Compositionality: Perhaps the longest-standing principle in the design of XQuery is that XQuery should be a functional language incorporating the principle of compositionality. This means that XQuery consists of several kinds of expressions, such as path expressions, conditional expressions, and element constructors, that can be composed with full generality. The result of any expression can be used as the operand of another expression. No syntactic constraints are imposed on the ways in which expressions can be composed (though the language does have some semantic constraints). Each expression returns a value that depends only on the operands of the expression, and no expression has any side effects. The value returned by the outermost expression in a query is the result of the query.
Closure: XQuery is defined as a transformation on a data model called the Query data model. The input and output of every query or subexpression within a query each form an instance of the Query data model. This is what is meant by the statement that XQuery is closed under the Query data model. The working group spent considerable time on the definition of the Query data model and on how instances of this model can be constructed from input XML documents and/or serialized in the form of output XML documents.
Schema conformance: Since XML Schema has recently been adopted as a W3C Recommendation, the working group considered it highly desirable for XQuery to be based on the type system of XML Schema. This constraint strongly influenced the design of XQuery by providing a set of primitive types, a type-definition facility, and an inheritance mechanism. The validation process defined by XML Schema also strongly influenced the XQuery facilities for constructing new elements and assigning their types. Nevertheless, members of the working group attempted to modularize the parts of the language that are related to type definition and validation, so that XQuery could potentially be used with an alternative schema language at some future time.
XPath compatibility: Because of the widespread usage of XPath in the XML community, a strong effort was made to maintain compatibility between XQuery and XPath Version 1.0. Despite the importance of this goal, it was necessary in a few areas to compromise compatibility in order to conform to the type system of XML Schema, because the design of XPath Version 1.0 was based on a much simpler type system.
Simplicity: Many members of the working group considered simplicity of expression and ease of understanding to be primary goals of our language design. These goals were often in conflict with other goals, resulting in some painful compromises.
Completeness: The working group attempted to design a language that would be complete enough to express a broad range of queries. The existence of a well-motivated use case was considered a strong argument for inclusion of a language feature. The expressive power of XQuery is comparable to the criterion of "relational completeness" defined for database query languages [CODD], though no such formal standard has been defined for an XML data model. Informally, XQuery is designed to be able to construct any XML document that can be computed from input XML documents using the power of the first-order predicate calculus. In addition, recursive functions add significant expressive power to the language.

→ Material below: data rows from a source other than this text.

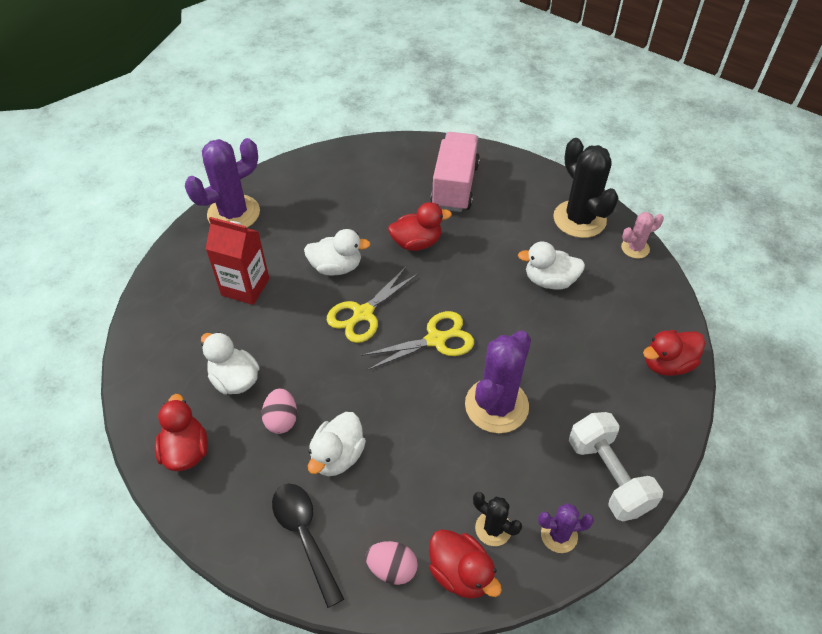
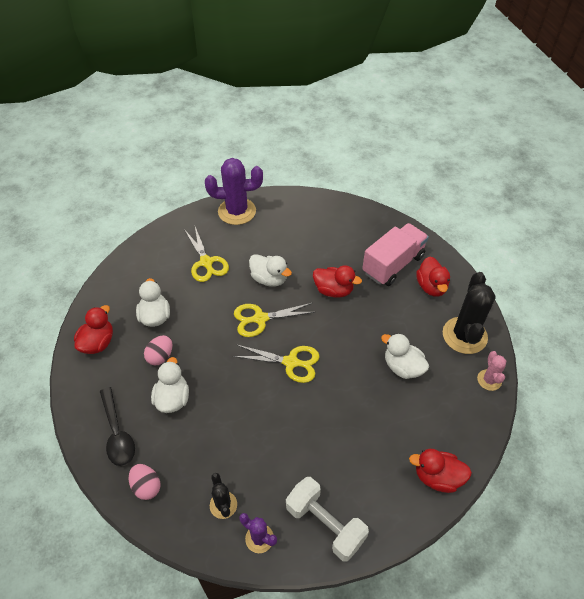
camera: 35 degrees right, 0 degrees up
red carton [206,217,269,305] -> yellow scissors [184,227,229,282]
black spoon [272,484,344,608] -> black spoon turned 150 degrees clockwise [100,387,135,466]
white duck [308,412,366,476] -> white duck turned 120 degrees clockwise [151,357,189,413]
red duck [429,529,502,599] -> red duck moved to [416,256,450,297]
purple cactus [465,331,531,433] -> none
white dumbbell [569,412,663,521] -> white dumbbell turned 60 degrees counterclockwise [286,477,369,561]
pink cactus [621,212,664,259] -> pink cactus turned 75 degrees clockwise [477,351,506,391]

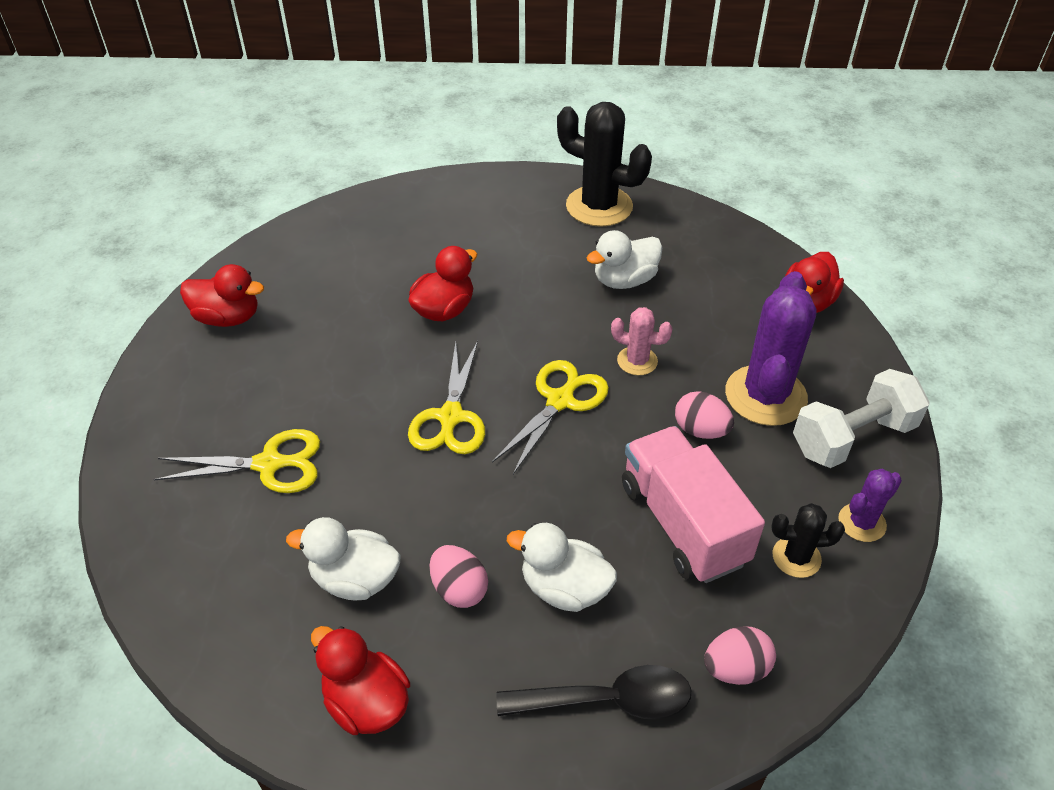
camera: 70 degrees left, 5 degrees down
purple cactus [205,158,263,225] -> purple cactus moved to [725,271,817,426]
white duck [249,254,292,287] -> none
pink truck [362,223,429,286] -> pink truck moved to [622,426,765,583]
red duck [416,256,450,297] -> red duck moved to [180,264,264,327]
pink cactus [477,351,506,391] -> pink cactus moved to [611,307,673,375]
none -> pink egg [675,391,734,439]

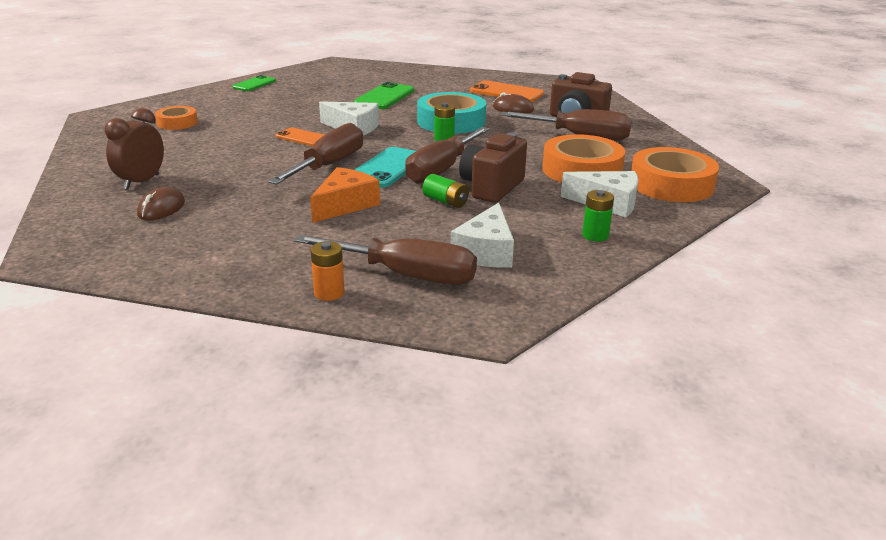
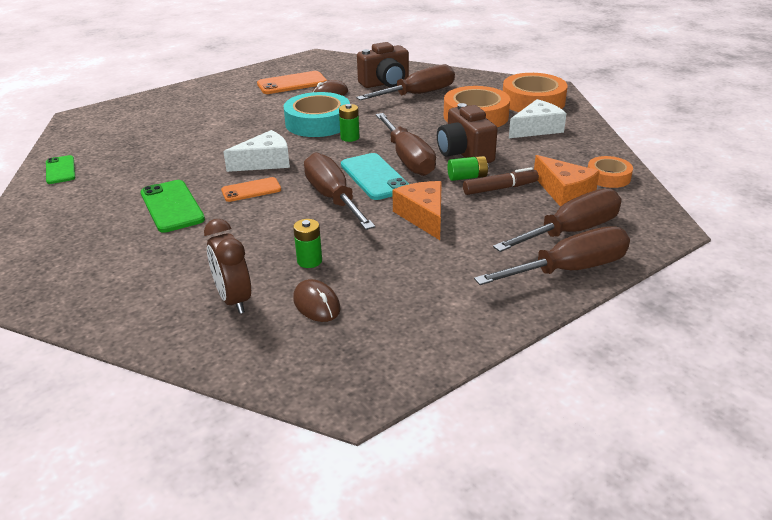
camera: 50 degrees left, 5 degrees up
orange tape [155,106,198,130] -> orange tape moved to [588,156,633,188]
orange battery [311,241,345,301] -> brown screwdriver [474,226,630,285]
green phone [354,82,414,109] -> green phone moved to [140,180,205,233]
white cheese [451,203,514,268] -> orange cheese [534,155,600,207]
green battery [582,190,614,242] -> green battery moved to [293,219,322,268]
none -> brown marker [463,167,539,195]

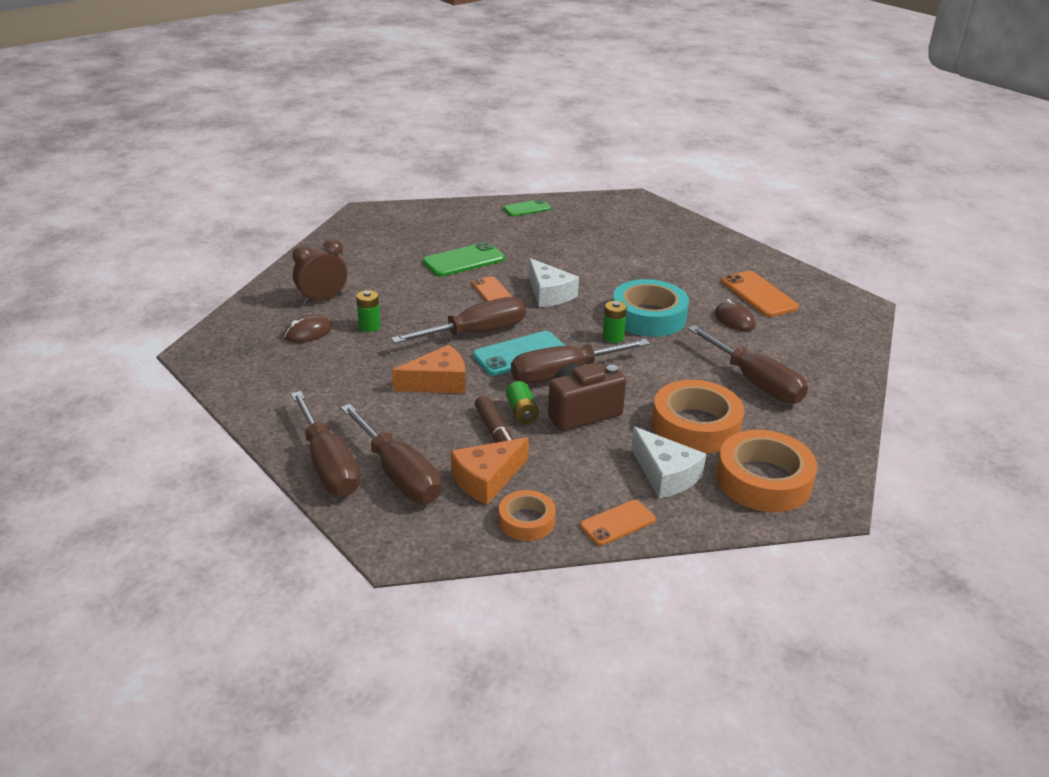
camera: 85 degrees right, 0 degrees up
brown camera [357,42,409,88] -> none
none -> orange phone [580,500,656,546]

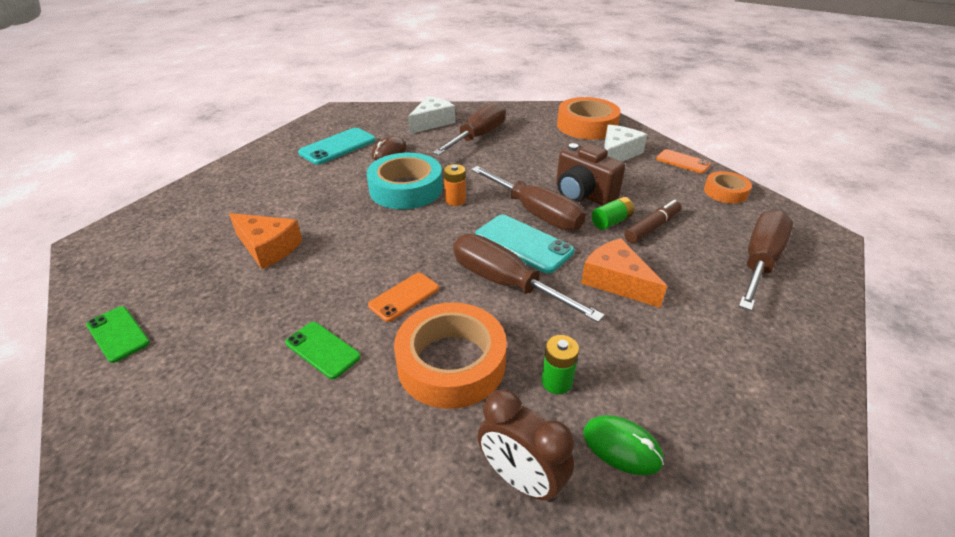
camera: 110 degrees left, 5 degrees up
brown mouse [284,315,332,343] -> green mouse [583,415,664,475]
brown screwdriver [291,391,360,496] -> none
green phone [423,242,505,277] -> green phone [285,322,361,379], size x0.64
orange cheese [451,437,529,505] -> orange cheese moved to [229,213,303,269]
white cheese [529,258,579,307] -> white cheese moved to [408,96,456,134]
green battery [603,301,627,343] -> orange battery [444,164,466,206]
orange tape [652,380,744,453] -> orange tape moved to [394,302,507,409]
orange phone [721,271,799,317] -> turquoise phone [298,128,376,165]

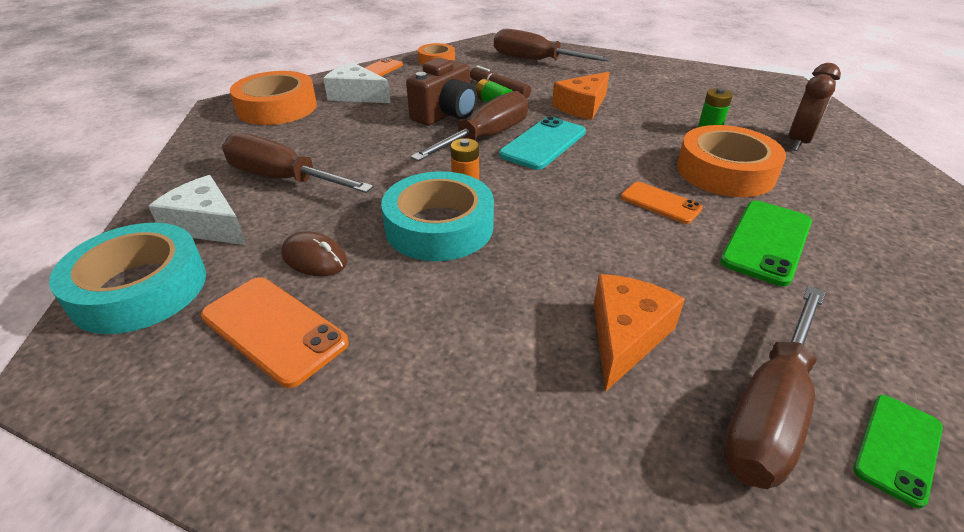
camera: 95 degrees left, 0 degrees up
green phone [285,322,361,379] -> green phone [720,201,812,286], size x1.56
turquoise phone [298,128,376,165] -> orange phone [201,277,349,388]
brown screwdriver [453,234,605,323] -> brown screwdriver moved to [722,286,826,489]
green mouse [583,415,664,475] -> none
none -> turquoise tape [49,223,206,334]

Generality: XQuery is intended for use in many different environments and with many kinds of input documents. The language should be applicable to documents that are described by a schema, or by a Document Type Definition [XML], or by neither. It should be usable in strongly typed environments where input and output types are well known and rigorously enforced, as well as in more dynamic environments where input and output types may be discovered at execution time and some data may be untyped. It should accommodate input documents from a variety of sources, including XML files discovered on the Web, repositories of pre-validated XML documents, streaming data sources such as stock tickers, and XML data synthesized from databases.
Conciseness: In the interest of conciseness, the semantics of the XQuery operators were defined to include certain implicit operations. For example, arithmetic operators such as +, when applied to an element, automatically extract the numeric value of the element. Similarly, comparison operators such as =, when applied to sequences of values, automatically iterate over the sequences, looking for a pair of values that satisfies the comparison (this process is called existential quantification). These implicit operations are consistent with XPath Version 1.0 and were preferred over a design that would require each operation to be explicitly specified by the user.
Static analysis: From the beginning, the processing of a query was assumed to consist of two phases, called query analysis and query evaluation (roughly corresponding to compilation and execution of a program.) The analysis phase was viewed as an opportunity to perform optimization and to detect certain kinds of errors. A great deal of effort went into defining the kinds of checks that could be performed during the analysis phase and in deciding which of these checks should be required and which should be permitted.